[Data items]
---*---

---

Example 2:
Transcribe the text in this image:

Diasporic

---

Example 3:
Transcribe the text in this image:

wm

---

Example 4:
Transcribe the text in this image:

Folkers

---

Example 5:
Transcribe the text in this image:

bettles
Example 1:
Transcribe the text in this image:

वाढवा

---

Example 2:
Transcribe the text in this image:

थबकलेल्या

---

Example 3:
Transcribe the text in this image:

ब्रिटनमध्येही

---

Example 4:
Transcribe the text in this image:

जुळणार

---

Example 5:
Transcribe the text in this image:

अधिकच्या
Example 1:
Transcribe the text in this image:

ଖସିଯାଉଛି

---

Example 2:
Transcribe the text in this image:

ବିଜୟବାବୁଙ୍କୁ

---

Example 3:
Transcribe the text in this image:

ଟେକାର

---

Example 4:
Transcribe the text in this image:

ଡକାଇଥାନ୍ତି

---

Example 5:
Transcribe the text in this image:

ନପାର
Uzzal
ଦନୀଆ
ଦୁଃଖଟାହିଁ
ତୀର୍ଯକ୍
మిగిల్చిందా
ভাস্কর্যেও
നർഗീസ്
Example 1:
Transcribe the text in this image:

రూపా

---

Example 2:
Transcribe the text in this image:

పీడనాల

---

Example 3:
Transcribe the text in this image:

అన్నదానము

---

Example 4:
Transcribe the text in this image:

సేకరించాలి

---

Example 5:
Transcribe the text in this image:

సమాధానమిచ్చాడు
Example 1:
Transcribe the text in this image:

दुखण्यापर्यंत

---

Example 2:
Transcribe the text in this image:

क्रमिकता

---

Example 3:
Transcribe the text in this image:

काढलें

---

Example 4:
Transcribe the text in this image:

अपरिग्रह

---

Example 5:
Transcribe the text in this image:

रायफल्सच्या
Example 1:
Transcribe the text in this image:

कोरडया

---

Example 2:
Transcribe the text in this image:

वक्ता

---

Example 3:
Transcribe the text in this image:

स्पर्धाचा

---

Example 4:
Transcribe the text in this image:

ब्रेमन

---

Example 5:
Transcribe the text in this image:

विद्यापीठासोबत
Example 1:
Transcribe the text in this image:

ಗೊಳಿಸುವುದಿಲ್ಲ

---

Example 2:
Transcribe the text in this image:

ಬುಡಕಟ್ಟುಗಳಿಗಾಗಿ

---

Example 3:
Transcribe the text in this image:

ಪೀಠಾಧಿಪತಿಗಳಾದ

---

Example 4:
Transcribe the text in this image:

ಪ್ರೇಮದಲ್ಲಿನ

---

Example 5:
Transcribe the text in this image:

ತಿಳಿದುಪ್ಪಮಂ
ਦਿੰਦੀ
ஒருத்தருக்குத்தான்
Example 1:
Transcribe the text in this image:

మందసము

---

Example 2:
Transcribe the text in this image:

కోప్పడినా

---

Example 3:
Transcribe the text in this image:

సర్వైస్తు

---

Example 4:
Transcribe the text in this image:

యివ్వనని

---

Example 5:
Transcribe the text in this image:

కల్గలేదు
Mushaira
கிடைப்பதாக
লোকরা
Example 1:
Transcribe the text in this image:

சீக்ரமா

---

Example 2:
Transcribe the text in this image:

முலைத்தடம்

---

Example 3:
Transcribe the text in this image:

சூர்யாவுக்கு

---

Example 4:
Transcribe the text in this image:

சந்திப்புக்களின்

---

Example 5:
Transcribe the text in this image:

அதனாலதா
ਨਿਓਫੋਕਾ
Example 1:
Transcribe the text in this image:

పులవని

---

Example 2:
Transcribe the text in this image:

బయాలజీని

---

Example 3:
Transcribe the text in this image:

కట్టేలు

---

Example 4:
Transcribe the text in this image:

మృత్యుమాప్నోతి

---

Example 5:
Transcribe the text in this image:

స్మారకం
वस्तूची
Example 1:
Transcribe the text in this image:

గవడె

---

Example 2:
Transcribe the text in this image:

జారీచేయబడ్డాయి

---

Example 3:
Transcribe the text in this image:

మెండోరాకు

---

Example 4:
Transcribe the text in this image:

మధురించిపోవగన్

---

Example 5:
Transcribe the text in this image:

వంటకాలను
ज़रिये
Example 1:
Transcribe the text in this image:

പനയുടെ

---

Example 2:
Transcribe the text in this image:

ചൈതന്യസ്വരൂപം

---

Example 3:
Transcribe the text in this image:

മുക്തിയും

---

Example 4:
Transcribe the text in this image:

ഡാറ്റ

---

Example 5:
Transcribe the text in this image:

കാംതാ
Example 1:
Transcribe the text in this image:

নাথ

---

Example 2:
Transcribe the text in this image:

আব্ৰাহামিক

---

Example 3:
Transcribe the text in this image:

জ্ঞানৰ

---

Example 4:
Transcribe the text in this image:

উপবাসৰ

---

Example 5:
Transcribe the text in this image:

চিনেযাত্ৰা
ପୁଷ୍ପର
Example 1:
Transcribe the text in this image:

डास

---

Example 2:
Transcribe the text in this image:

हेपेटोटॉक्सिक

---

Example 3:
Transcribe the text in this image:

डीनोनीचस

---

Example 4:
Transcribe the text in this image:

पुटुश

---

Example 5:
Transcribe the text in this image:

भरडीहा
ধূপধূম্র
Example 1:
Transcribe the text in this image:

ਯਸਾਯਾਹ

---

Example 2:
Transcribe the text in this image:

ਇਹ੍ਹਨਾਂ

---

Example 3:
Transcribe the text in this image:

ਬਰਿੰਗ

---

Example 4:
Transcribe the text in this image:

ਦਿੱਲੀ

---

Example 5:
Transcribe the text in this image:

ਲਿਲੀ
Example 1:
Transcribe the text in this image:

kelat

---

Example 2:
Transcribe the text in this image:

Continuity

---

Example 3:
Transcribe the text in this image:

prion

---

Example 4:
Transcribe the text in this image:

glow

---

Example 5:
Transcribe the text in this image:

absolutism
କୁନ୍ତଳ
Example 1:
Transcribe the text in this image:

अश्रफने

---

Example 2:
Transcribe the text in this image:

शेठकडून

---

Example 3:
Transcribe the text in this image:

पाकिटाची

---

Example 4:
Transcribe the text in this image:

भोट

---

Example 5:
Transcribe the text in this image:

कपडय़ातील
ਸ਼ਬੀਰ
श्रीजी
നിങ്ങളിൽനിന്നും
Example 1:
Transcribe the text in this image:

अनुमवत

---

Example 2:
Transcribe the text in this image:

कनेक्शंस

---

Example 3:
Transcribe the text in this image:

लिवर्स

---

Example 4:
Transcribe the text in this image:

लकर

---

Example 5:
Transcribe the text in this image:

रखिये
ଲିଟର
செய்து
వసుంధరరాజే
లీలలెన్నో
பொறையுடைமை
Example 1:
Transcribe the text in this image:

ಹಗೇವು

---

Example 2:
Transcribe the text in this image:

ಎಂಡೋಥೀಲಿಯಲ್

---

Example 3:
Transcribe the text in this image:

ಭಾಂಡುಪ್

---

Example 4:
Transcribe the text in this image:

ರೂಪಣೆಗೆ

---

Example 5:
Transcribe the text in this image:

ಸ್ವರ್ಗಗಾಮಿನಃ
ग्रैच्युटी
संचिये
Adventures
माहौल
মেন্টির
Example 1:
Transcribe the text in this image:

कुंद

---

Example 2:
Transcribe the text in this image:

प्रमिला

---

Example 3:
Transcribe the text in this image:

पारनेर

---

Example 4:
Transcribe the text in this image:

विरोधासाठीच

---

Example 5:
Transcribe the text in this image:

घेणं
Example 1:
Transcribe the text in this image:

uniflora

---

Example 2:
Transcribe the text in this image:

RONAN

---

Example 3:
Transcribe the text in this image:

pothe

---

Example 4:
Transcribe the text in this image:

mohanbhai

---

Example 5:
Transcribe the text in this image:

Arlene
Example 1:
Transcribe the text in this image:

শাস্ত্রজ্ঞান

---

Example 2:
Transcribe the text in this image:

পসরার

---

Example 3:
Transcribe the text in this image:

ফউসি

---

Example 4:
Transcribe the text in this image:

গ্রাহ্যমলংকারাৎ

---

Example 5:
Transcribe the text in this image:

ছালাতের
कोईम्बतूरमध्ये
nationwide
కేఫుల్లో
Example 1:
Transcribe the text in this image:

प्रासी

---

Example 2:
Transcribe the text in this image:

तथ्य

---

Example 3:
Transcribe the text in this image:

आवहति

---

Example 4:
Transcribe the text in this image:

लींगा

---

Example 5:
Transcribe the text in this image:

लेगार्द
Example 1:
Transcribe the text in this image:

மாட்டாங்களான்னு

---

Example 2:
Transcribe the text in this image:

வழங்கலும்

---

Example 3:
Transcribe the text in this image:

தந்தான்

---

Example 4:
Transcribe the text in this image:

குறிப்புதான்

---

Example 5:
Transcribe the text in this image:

---*---

Reproduce, word for word, the records from their first line through the line containing "ବିଜୟବାବୁଙ୍କୁ", including that line.

The output:
---

Example 2:
Transcribe the text in this image:

Diasporic

---

Example 3:
Transcribe the text in this image:

wm

---

Example 4:
Transcribe the text in this image:

Folkers

---

Example 5:
Transcribe the text in this image:

bettles
Example 1:
Transcribe the text in this image:

वाढवा

---

Example 2:
Transcribe the text in this image:

थबकलेल्या

---

Example 3:
Transcribe the text in this image:

ब्रिटनमध्येही

---

Example 4:
Transcribe the text in this image:

जुळणार

---

Example 5:
Transcribe the text in this image:

अधिकच्या
Example 1:
Transcribe the text in this image:

ଖସିଯାଉଛି

---

Example 2:
Transcribe the text in this image:

ବିଜୟବାବୁଙ୍କୁ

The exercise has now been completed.